Recorded data |
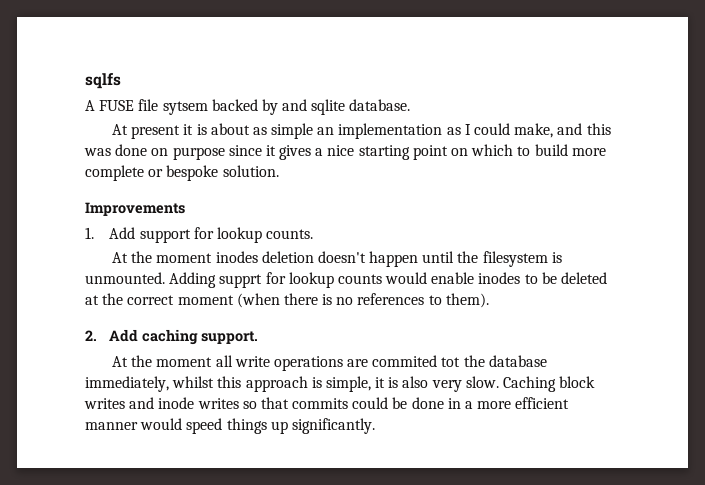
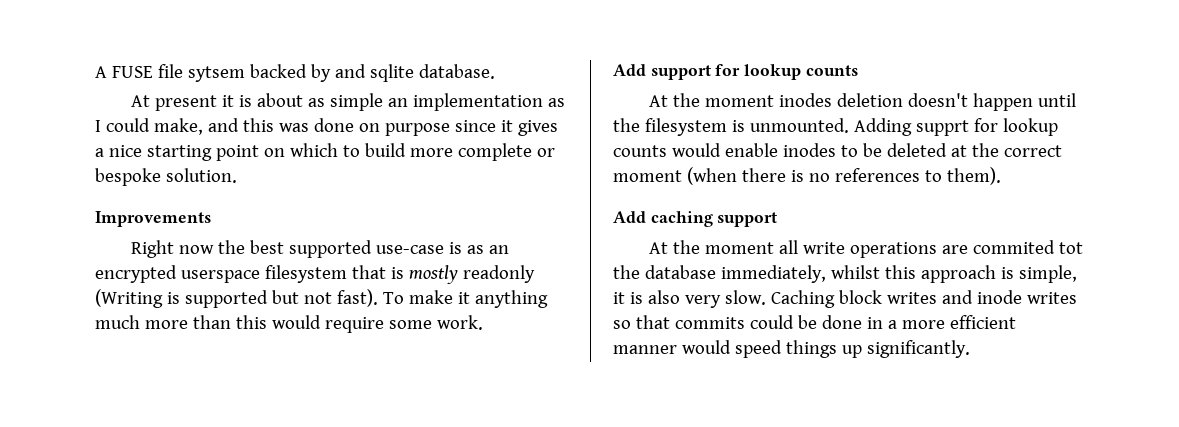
[85,73,121,89] sqlfs // -> (95, 72) none
[85,227,94,239] 1. -> [130,240,509,258] [95,265,535,284] [95,289,548,308] [95,315,483,333] Right now the best supported use-case is as an encrypted userspace filesystem that is mostly readonly (Writing is supported but not fast). To make it anything much more than this would require some work. //
[266,229,314,239] counts. -> [805,65,858,76] counts
[85,330,97,341] 2. -> (1001, 176) none
[201,331,259,344] support. -> [717,212,778,227] support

Task description |
Transcribe each entry above exactly, apart from the pictures.

Exercise answer |
[85,73,121,89] sqlfs // -> (95, 72) none
[85,227,94,239] 1. -> [130,240,509,258] [95,265,535,284] [95,289,548,308] [95,315,483,333] Right now the best supported use-case is as an encrypted userspace filesystem that is mostly readonly (Writing is supported but not fast). To make it anything much more than this would require some work. //
[266,229,314,239] counts. -> [805,65,858,76] counts
[85,330,97,341] 2. -> (1001, 176) none
[201,331,259,344] support. -> [717,212,778,227] support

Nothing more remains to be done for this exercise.